There are things in this life that I don’t understand. As much as i like to be portrayed as an all knowing oracle of knowledge, I will hold my hands up right now and admit to not knowing about quite a lot of things (and I really do like to be thought of as an all knowing oracle). One of these things is quantum physics. Another is fashion. The only difference between the two is that, if I wanted to, I’m sure I could learn about and understand quantum physics. You just can’t do that with fashion.
It’s not like fashion is impossible to learn about, I’m sure many people do learn about it and understand it. It’s just that the idea of what’s fashionable and trendy is absolutely baffling to me. I get the mechanics of it all, sure, but the trends that spring into prevalence are so horrifyingly confusing as to how this ever became a thing that I just don’t know how I would ever be able to get my head around them. So, in the spirit of sticking with things I do best, here are my most hated “Fashion Trends” currently. Honestly, i can’t believe people actually wear these things. What happened to the human race?
Half Shaved Heads
This isn’t just for women, on no account should anyone have half of their hair shaved off whilst the other side grows long. This is exactly the kind of thinking that led to the Mullet gaining popularity back in the day. I can’t see there being any need for this kind of hair abuse, what on EARTH did it ever do to you? My hair is one of the most unruly and annoying things known to man and yet still I won’t shave half of it off in a Sweeney Todd-esque quest for hair vengeance. This is hopefully one of those trends that will just pass by if enough people start ignoring it. The best news? We’ll all be laughing when the next trend rolls around and you can’t grow your half shaved mess out fast again so you’re stuck with a ‘do that is “ugh, SO last year!!”
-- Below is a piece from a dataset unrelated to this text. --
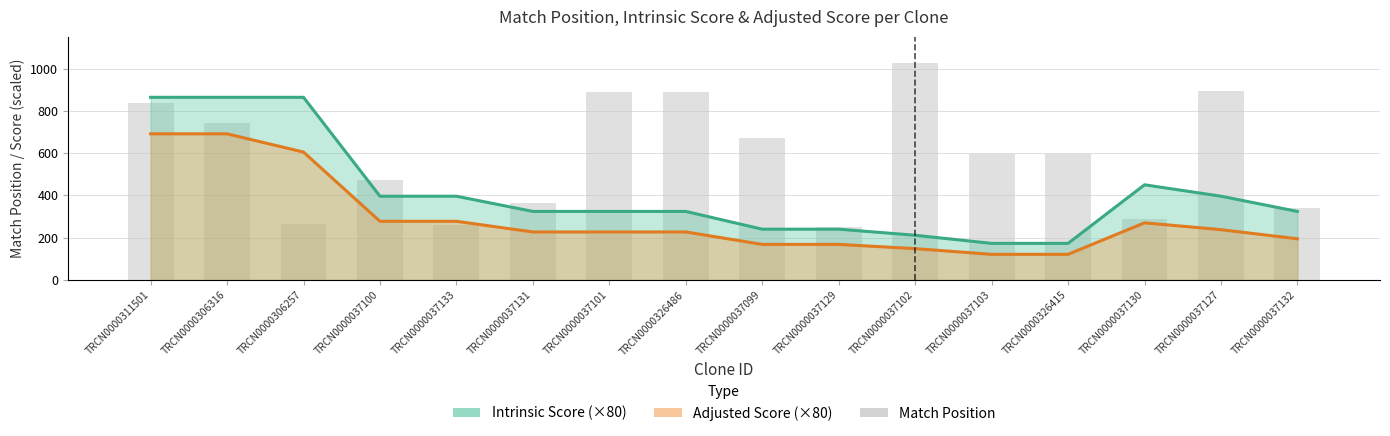

Is it true that the value at TRCN0000037102 is 1027?

True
Get out you despicable excuse for a human being, and leave those poor, brutalised chinos on the side before you go. They don’t need a cuff, they aren’t a track suit. Wearing a pair of chinos is meant to be a smart-casual mix that allows you to look a little more respectable than the nylon masses. Stop dicking about with cuffs and grow up.
Sunglasses In Darkness
This would be an awesome name for a rock band. Unfortunately too many idiots are wearing sunglasses at night or inside. Two places where, funnily enough, you don’t tend to need sunglasses. Sort this out before I’m forced to take action…
There is no reason that you should have ANY form of hat on indoors you uncultured heathen. Hats are outerwear, so when you get inside just take it off like a respectable gentleman.
Also, take the sticker off of your baseball caps. You look ridiculous.